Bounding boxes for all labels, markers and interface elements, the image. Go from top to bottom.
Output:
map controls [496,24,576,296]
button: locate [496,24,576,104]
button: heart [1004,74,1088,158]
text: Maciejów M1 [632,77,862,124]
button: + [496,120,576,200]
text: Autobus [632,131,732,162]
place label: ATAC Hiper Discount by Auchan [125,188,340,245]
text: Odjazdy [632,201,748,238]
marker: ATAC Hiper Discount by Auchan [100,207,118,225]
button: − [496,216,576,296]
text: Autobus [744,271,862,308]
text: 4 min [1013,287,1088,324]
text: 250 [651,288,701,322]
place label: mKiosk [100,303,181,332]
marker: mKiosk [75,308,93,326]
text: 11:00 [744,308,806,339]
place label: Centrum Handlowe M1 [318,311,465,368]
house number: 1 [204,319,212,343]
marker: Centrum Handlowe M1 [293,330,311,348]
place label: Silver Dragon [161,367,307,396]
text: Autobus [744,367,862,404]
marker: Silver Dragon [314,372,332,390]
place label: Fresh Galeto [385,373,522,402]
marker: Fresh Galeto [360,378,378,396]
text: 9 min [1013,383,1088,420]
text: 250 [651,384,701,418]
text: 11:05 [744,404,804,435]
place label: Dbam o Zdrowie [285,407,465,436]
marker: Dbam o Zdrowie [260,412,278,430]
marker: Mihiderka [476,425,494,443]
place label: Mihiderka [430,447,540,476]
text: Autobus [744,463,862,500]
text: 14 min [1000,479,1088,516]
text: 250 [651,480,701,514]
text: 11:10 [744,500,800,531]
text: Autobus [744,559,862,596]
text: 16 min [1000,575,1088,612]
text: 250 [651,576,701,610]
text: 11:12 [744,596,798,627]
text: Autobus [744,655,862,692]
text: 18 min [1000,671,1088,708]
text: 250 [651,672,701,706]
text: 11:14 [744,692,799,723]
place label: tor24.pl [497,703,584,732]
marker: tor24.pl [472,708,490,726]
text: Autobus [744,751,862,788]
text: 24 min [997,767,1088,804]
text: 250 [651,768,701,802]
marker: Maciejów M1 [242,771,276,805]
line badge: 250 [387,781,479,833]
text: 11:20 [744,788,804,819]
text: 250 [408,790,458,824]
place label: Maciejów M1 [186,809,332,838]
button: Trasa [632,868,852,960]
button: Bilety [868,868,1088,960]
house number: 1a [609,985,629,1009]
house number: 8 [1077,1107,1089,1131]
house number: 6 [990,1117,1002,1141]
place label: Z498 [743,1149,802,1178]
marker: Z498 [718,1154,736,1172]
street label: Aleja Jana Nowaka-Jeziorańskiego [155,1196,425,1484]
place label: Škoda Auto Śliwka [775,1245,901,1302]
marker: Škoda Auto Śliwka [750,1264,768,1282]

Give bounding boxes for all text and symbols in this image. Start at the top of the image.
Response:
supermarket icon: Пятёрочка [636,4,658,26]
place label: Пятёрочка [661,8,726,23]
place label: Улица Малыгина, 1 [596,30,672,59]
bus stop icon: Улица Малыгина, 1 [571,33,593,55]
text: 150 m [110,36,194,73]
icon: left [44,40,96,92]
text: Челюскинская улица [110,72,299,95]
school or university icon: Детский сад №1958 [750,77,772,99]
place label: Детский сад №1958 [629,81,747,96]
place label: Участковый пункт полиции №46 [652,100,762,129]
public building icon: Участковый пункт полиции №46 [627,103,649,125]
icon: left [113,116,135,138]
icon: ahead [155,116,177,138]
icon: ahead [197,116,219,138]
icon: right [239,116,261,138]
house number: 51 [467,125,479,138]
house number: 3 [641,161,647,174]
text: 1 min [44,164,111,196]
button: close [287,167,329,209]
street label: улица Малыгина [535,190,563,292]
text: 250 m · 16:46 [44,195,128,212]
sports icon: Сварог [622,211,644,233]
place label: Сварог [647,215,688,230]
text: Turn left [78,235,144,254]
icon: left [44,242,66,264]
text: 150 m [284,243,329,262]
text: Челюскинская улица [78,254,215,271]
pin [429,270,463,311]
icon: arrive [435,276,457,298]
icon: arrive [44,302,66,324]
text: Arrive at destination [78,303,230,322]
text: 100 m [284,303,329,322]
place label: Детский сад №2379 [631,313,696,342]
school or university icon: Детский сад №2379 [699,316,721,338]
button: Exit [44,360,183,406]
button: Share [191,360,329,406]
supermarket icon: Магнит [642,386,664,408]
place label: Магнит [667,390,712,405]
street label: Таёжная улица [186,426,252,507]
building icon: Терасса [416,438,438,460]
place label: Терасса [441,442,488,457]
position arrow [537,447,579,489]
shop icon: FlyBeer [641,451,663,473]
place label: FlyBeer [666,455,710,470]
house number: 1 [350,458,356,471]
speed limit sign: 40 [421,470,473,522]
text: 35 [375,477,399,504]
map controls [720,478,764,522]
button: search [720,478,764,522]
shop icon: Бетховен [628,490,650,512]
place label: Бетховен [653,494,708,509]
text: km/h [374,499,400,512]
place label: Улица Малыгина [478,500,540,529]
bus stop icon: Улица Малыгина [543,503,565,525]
____
* What the task requires *
Scan the records above and report every line with the string "Zdrowie".

* Solution to this task *
place label: Dbam o Zdrowie [285,407,465,436]
marker: Dbam o Zdrowie [260,412,278,430]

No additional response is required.